We all hung the ornaments while Stinky lurked about under the tree and swatted at the hanging
bulbs. Kaylee had attached a large green bow to the cat’s collar. Pa put the
antique golden angel on the top of the tree. It had a small key on the back,
that when turned the tune to the song “Angels We Have Heard on High”
played. He turned the tree lights on
just as Bing Crosby sang “I’m Dreaming of a White Christmas.” Like every Christmas Eve, Ma and Pa brought out one
gift for my sister and me. Kaylee tore apart the shiny blue paper wrapped around a large
box Pa had placed on her lap. When she opened the box, she screamed with delight. She pulled
out a large stuffed gorilla, the one she had seen in the window of Tiswell’s
Department Store. As she hugged it, I said, “I thought you said you were
getting too old for dolls.” “This
isn’t a doll,” she replied curtly. Stinky
hopped up onto the sofa, sniffed the gorilla, meowed softly, and then laid down against
Kaylee’s leg. For several minutes, I stared at the
flat package wrapped in red tissue paper Ma had set on my knees before I opened it. It
was a framed photograph of Grandma sitting at the piano. She was the first person to tell
me I had musical talent. The smile on her
face in the photograph was inscrutable. There was an envelope attached to the back. The
words “For Music School” were written on it. Inside there was a hundred-dollar
bill.
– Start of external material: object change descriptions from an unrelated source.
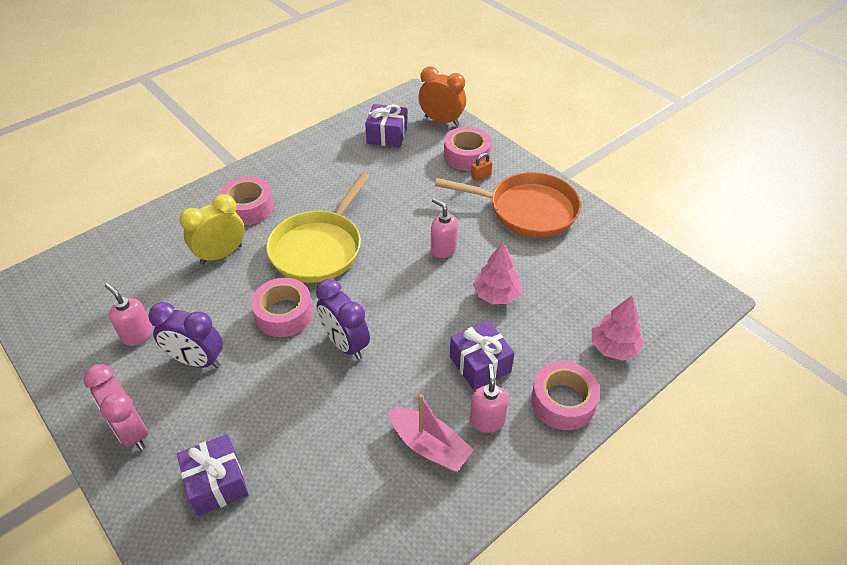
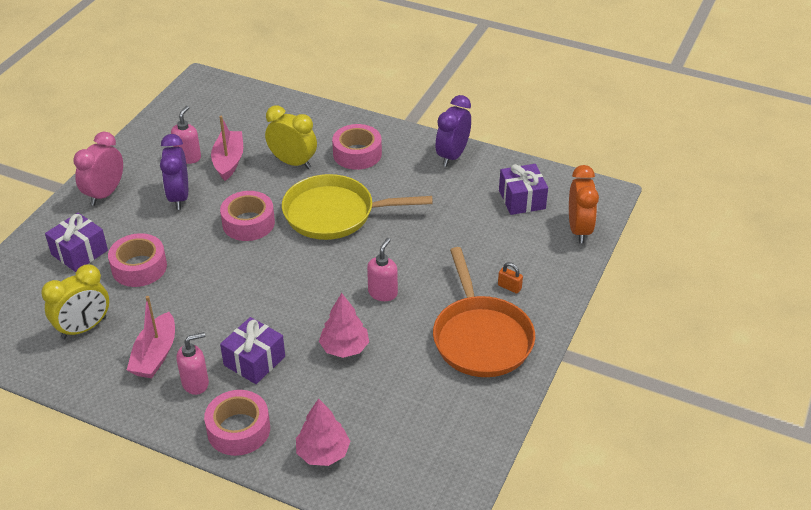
camera: 65 degrees right, 5 degrees down
(175, 302) = (229, 161): none -> pink boat
(345, 344) = (235, 270): purple clock -> purple clock (452, 156)
(349, 507) = (84, 328): none -> yellow clock
(466, 155) = (535, 266): pink tape -> pink tape (139, 267)

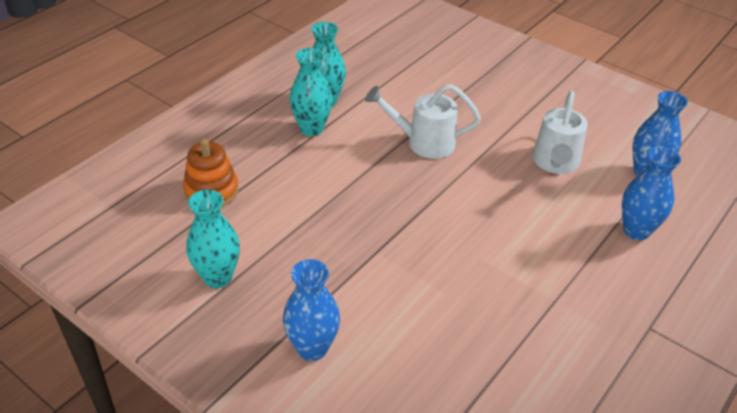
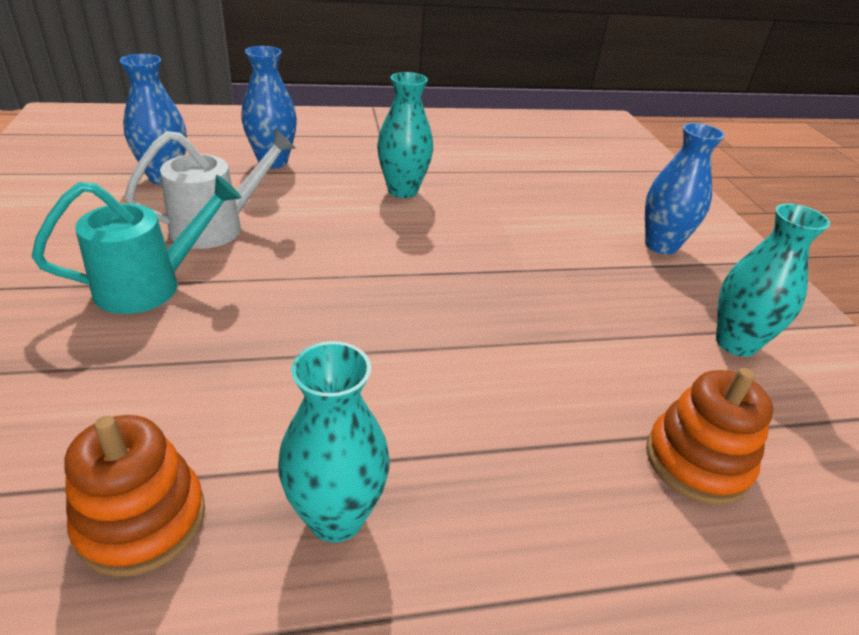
camera: 140 degrees left, 5 degrees down
(311, 128) = (431, 469): turquoise vase -> turquoise vase (402, 190)
(376, 71) = (142, 520): none -> orange stacking toy
(423, 142) = (305, 334): white watering can -> none
(514, 120) = (151, 285): none -> turquoise watering can

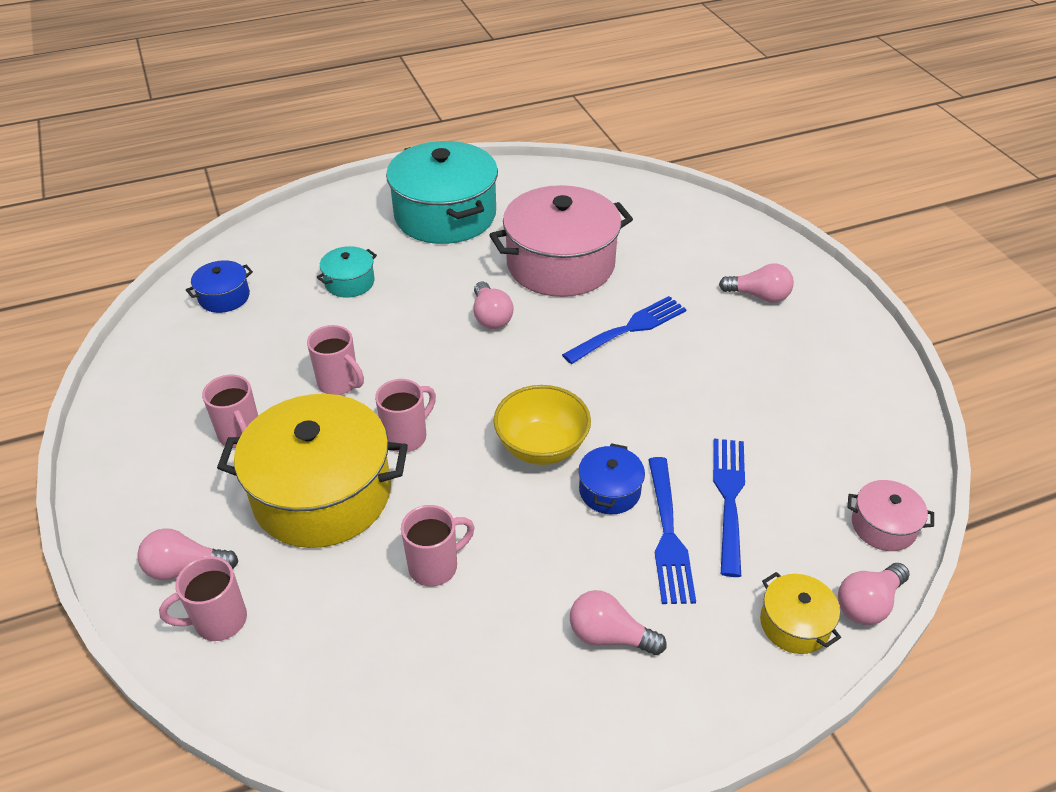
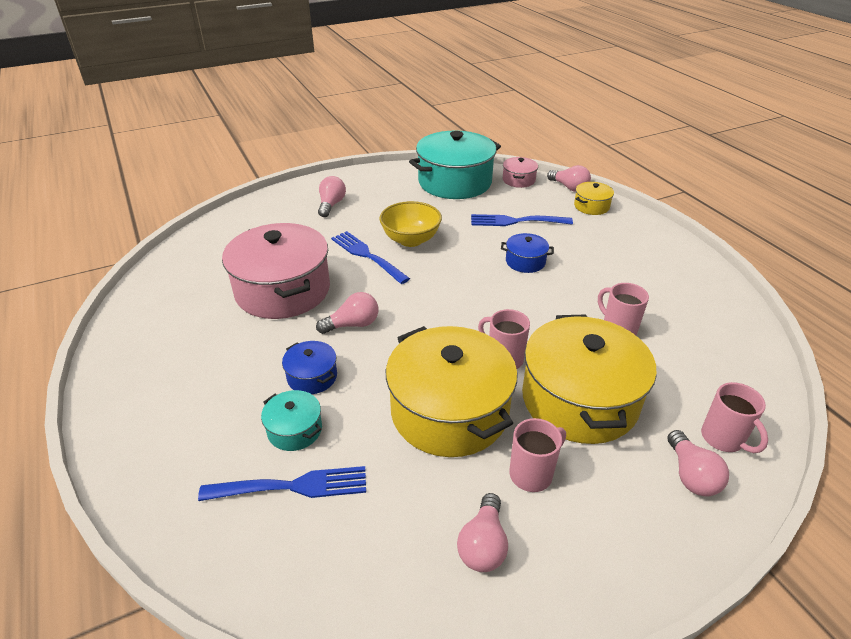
camera: 95 degrees left, 5 degrees down
(224, 297) = (313, 551): blue pot -> blue pot (312, 377)
(339, 383) = (449, 411): pink mug -> yellow pot
(445, 215) = (186, 369): turquoise pot -> turquoise pot (455, 182)
(541, 447) = (495, 290): yellow bowl -> yellow bowl (411, 240)
(609, 636) = (630, 260): pink light bulb -> pink light bulb (483, 545)
(668, 535) = (551, 241): blue fork -> blue fork (292, 486)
Before we went to bed, we
went out on the porch and watched as large snowflakes began to fall. # I awoke Christmas morning not thinking
about the presents under the tree, or the aroma wafting from the kitchen of Dutch baby
pancakes, something Ma only made on Christmas mornings. Tunes of Christmas songs cluttered
my brain. Most of the night my dreams had been filled with panicky scenarios where my voice
was gone or I forgot how to play the piano. I climbed out of bed with a headache. I
dressed in my best pants, put on the tie Pa had given me for my birthday, and
joined the rest of my family in the kitchen. Ma had placed a large Dutch baby
heavily sprinkled with powdered sugar on my plate. I sat down at the table,
avoiding looking at anyone, although I could feel their eyes on me. “Merry Christmas,” Ma said as she kissed me on the forehead.
She put a glass of orange juice by my plate. “Merry
Christmas, Ma,” I said, staring at the puffed-up pancake in front of me. Peripherally, I could see Kaylee stuffing
large forkfuls of her Dutch baby into her mouth, hoping to speed breakfast along in order
to get to the business of tearing open the gifts. “Don’t
let this singin’ at the church ruin Christmas for you,” Pa said to me after
several minutes of silence from everyone. It
had been a long time since I had done it, but right there, while staring at my
Dutch baby, I began to sob. It surprised my family as much as it surprised me.
They affectionately huddled around me as if I had just told them I was dying from
a terminal illness. “Let’s go open the gifts,”
Pa said. “That’ll make you feel a little better.” “Yay!”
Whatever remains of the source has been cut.